Three young Cherokee traveled on a diplomatic trip to England. One of three men was Oukanaekah, who was later given the name Attakullakulla, or Little Carpenter, which means “one who fits things together nicely.” This describes an effective style of leadership, and not necessarily his occupation.

An earlier 1721 treaty with South Carolina normalized trade and established a fixed boundary between the Cherokee and the colony. Although allied with the British, the Cherokee began to favor the French, who showed greater respect for the Indians and had established a fort in present-day Alabama.

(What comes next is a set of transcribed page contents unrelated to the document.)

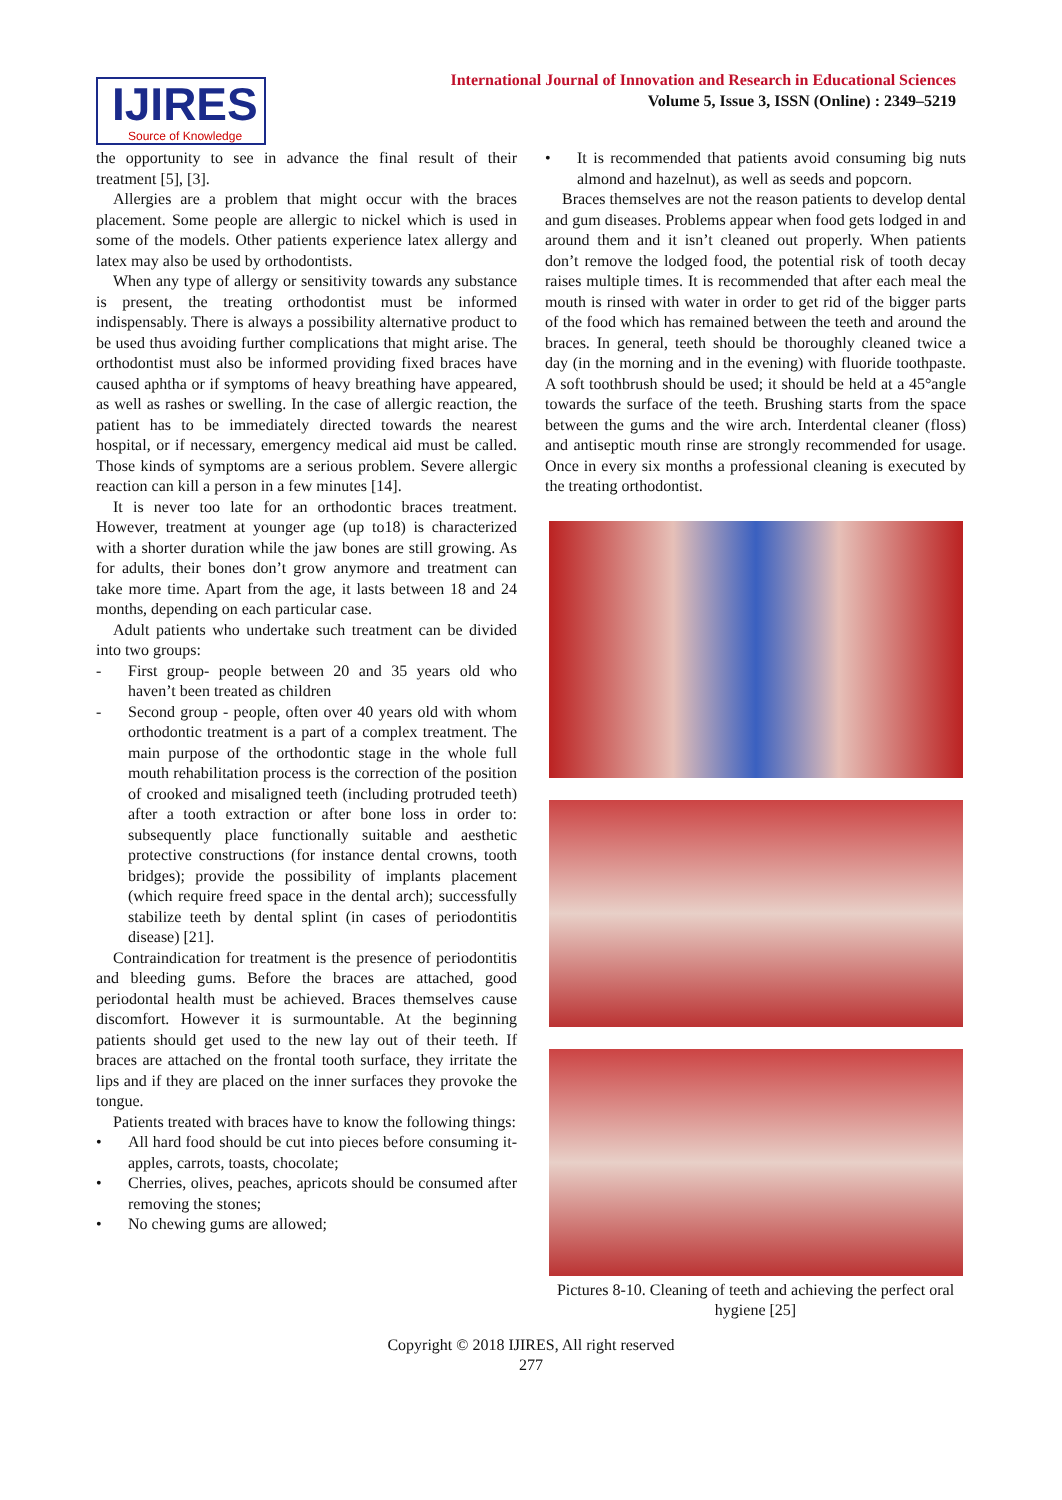IJIRES
Source of Knowledge
International Journal of Innovation and Research in Educational Sciences
Volume 5, Issue 3, ISSN (Online) : 2349–5219
the opportunity to see in advance the final result of their treatment [5], [3].
Allergies are a problem that might occur with the braces placement. Some people are allergic to nickel which is used in some of the models. Other patients experience latex allergy and latex may also be used by orthodontists.
When any type of allergy or sensitivity towards any substance is present, the treating orthodontist must be informed indispensably. There is always a possibility alternative product to be used thus avoiding further complications that might arise. The orthodontist must also be informed providing fixed braces have caused aphtha or if symptoms of heavy breathing have appeared, as well as rashes or swelling. In the case of allergic reaction, the patient has to be immediately directed towards the nearest hospital, or if necessary, emergency medical aid must be called. Those kinds of symptoms are a serious problem. Severe allergic reaction can kill a person in a few minutes [14].
It is never too late for an orthodontic braces treatment. However, treatment at younger age (up to18) is characterized with a shorter duration while the jaw bones are still growing. As for adults, their bones don’t grow anymore and treatment can take more time. Apart from the age, it lasts between 18 and 24 months, depending on each particular case.
Adult patients who undertake such treatment can be divided into two groups:
- First group- people between 20 and 35 years old who haven’t been treated as children
- Second group - people, often over 40 years old with whom orthodontic treatment is a part of a complex treatment. The main purpose of the orthodontic stage in the whole full mouth rehabilitation process is the correction of the position of crooked and misaligned teeth (including protruded teeth) after a tooth extraction or after bone loss in order to: subsequently place functionally suitable and aesthetic protective constructions (for instance dental crowns, tooth bridges); provide the possibility of implants placement (which require freed space in the dental arch); successfully stabilize teeth by dental splint (in cases of periodontitis disease) [21].
Contraindication for treatment is the presence of periodontitis and bleeding gums. Before the braces are attached, good periodontal health must be achieved. Braces themselves cause discomfort. However it is surmountable. At the beginning patients should get used to the new lay out of their teeth. If braces are attached on the frontal tooth surface, they irritate the lips and if they are placed on the inner surfaces they provoke the tongue.
Patients treated with braces have to know the following things:
• All hard food should be cut into pieces before consuming it- apples, carrots, toasts, chocolate;
• Cherries, olives, peaches, apricots should be consumed after removing the stones;
• No chewing gums are allowed;
• It is recommended that patients avoid consuming big nuts almond and hazelnut), as well as seeds and popcorn.
Braces themselves are not the reason patients to develop dental and gum diseases. Problems appear when food gets lodged in and around them and it isn’t cleaned out properly. When patients don’t remove the lodged food, the potential risk of tooth decay raises multiple times. It is recommended that after each meal the mouth is rinsed with water in order to get rid of the bigger parts of the food which has remained between the teeth and around the braces. In general, teeth should be thoroughly cleaned twice a day (in the morning and in the evening) with fluoride toothpaste. A soft toothbrush should be used; it should be held at a 45°angle towards the surface of the teeth. Brushing starts from the space between the gums and the wire arch. Interdental cleaner (floss) and antiseptic mouth rinse are strongly recommended for usage. Once in every six months a professional cleaning is executed by the treating orthodontist.
Pictures 8-10. Cleaning of teeth and achieving the perfect oral hygiene [25]
Copyright © 2018 IJIRES, All right reserved
277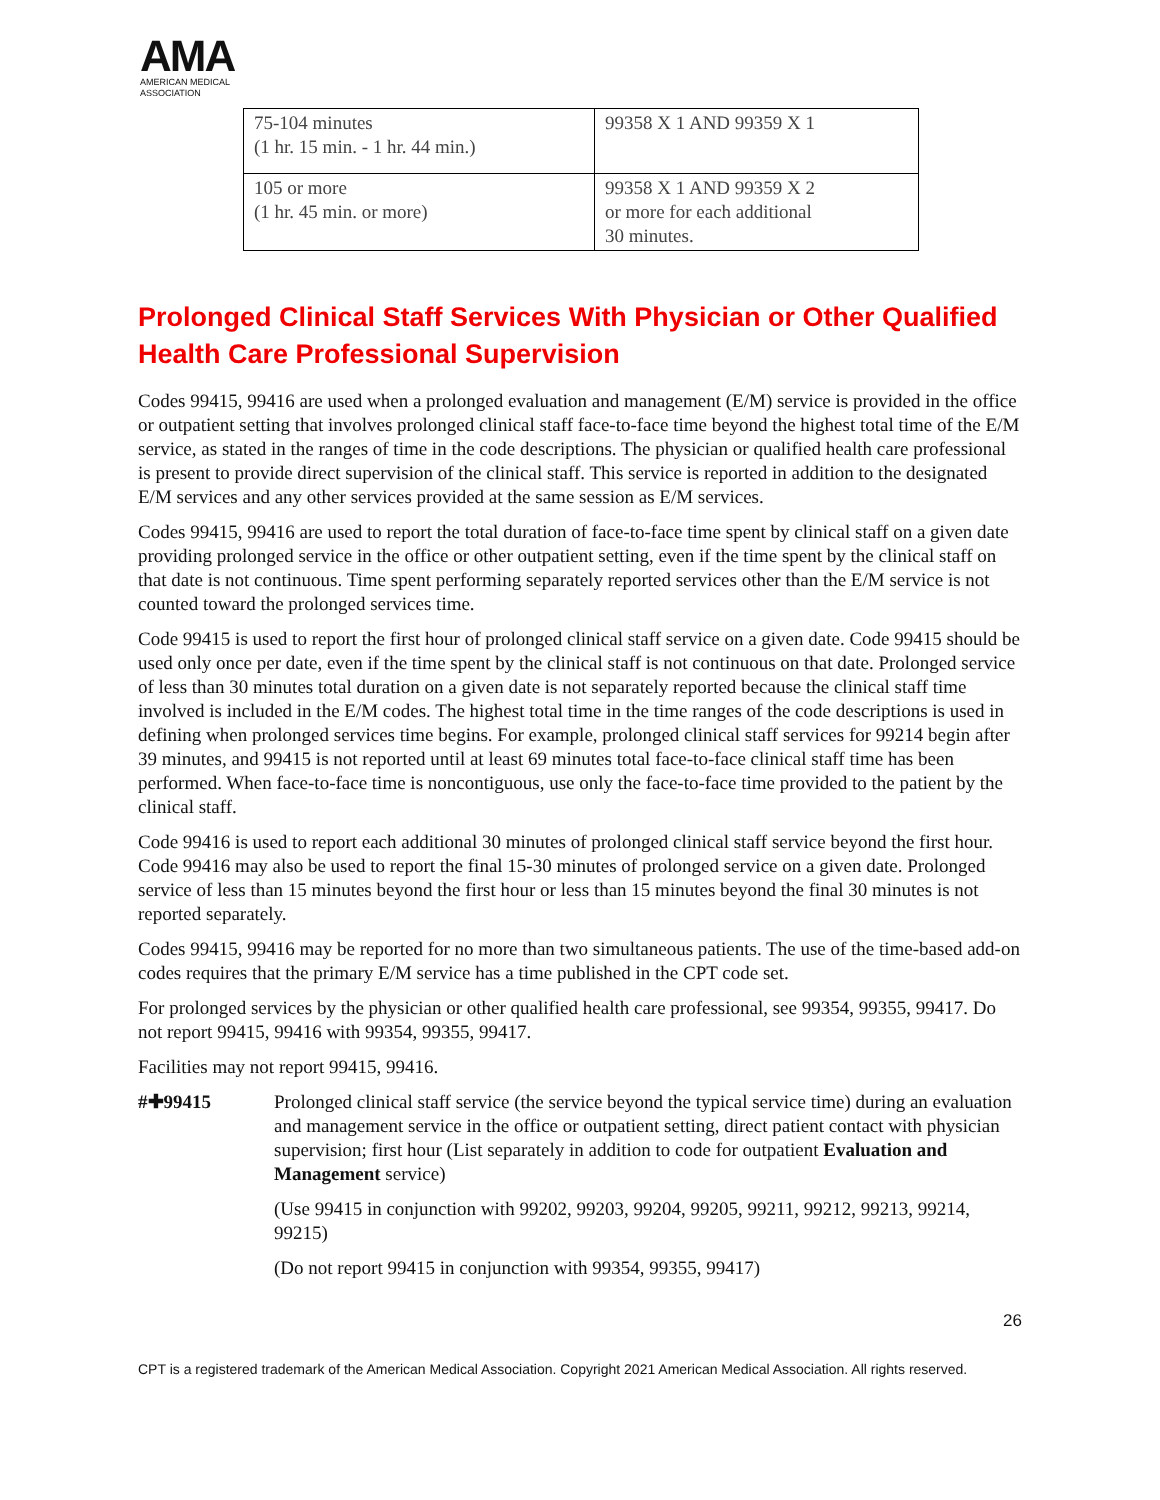AMA
AMERICAN MEDICAL
ASSOCIATION
| 75-104 minutes (1 hr. 15 min. - 1 hr. 44 min.) | 99358 X 1 AND 99359 X 1 |
| 105 or more (1 hr. 45 min. or more) | 99358 X 1 AND 99359 X 2 or more for each additional 30 minutes. |
Prolonged Clinical Staff Services With Physician or Other Qualified Health Care Professional Supervision
Codes 99415, 99416 are used when a prolonged evaluation and management (E/M) service is provided in the office or outpatient setting that involves prolonged clinical staff face-to-face time beyond the highest total time of the E/M service, as stated in the ranges of time in the code descriptions. The physician or qualified health care professional is present to provide direct supervision of the clinical staff. This service is reported in addition to the designated E/M services and any other services provided at the same session as E/M services.
Codes 99415, 99416 are used to report the total duration of face-to-face time spent by clinical staff on a given date providing prolonged service in the office or other outpatient setting, even if the time spent by the clinical staff on that date is not continuous. Time spent performing separately reported services other than the E/M service is not counted toward the prolonged services time.
Code 99415 is used to report the first hour of prolonged clinical staff service on a given date. Code 99415 should be used only once per date, even if the time spent by the clinical staff is not continuous on that date. Prolonged service of less than 30 minutes total duration on a given date is not separately reported because the clinical staff time involved is included in the E/M codes. The highest total time in the time ranges of the code descriptions is used in defining when prolonged services time begins. For example, prolonged clinical staff services for 99214 begin after 39 minutes, and 99415 is not reported until at least 69 minutes total face-to-face clinical staff time has been performed. When face-to-face time is noncontiguous, use only the face-to-face time provided to the patient by the clinical staff.
Code 99416 is used to report each additional 30 minutes of prolonged clinical staff service beyond the first hour. Code 99416 may also be used to report the final 15-30 minutes of prolonged service on a given date. Prolonged service of less than 15 minutes beyond the first hour or less than 15 minutes beyond the final 30 minutes is not reported separately.
Codes 99415, 99416 may be reported for no more than two simultaneous patients. The use of the time-based add-on codes requires that the primary E/M service has a time published in the CPT code set.
For prolonged services by the physician or other qualified health care professional, see 99354, 99355, 99417. Do not report 99415, 99416 with 99354, 99355, 99417.
Facilities may not report 99415, 99416.
#✚99415 Prolonged clinical staff service (the service beyond the typical service time) during an evaluation and management service in the office or outpatient setting, direct patient contact with physician supervision; first hour (List separately in addition to code for outpatient Evaluation and Management service)
(Use 99415 in conjunction with 99202, 99203, 99204, 99205, 99211, 99212, 99213, 99214, 99215)
(Do not report 99415 in conjunction with 99354, 99355, 99417)
26
CPT is a registered trademark of the American Medical Association. Copyright 2021 American Medical Association. All rights reserved.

To prevent a Cherokee alliance with the French, Sir Alexander Cuming visited the leading Cherokee towns and convinced them to select an “emperor”, Chief Moytoy of Tellico, to represent them in all dealings with the British. Cuming escorted seven Cherokees to England (but not Chief Moytoy), who met with King George II on June 22, 1730 and swore allegiance to the crown. In a treaty signed in Charleston in 1743, they agreed to trade only with the British, return runaway slaves and expel Non-English whites from their territory, and the Cherokee received substantial amounts of guns, ammunition, and red paint.

Although presented to the King as “chiefs”, only one of the Cherokee could be considered prominent – the others were young men who went on an adventure. The other chiefs declined due to their responsibilities for hunting and war, except for Attakullakulla, who later became a powerful and influential chief.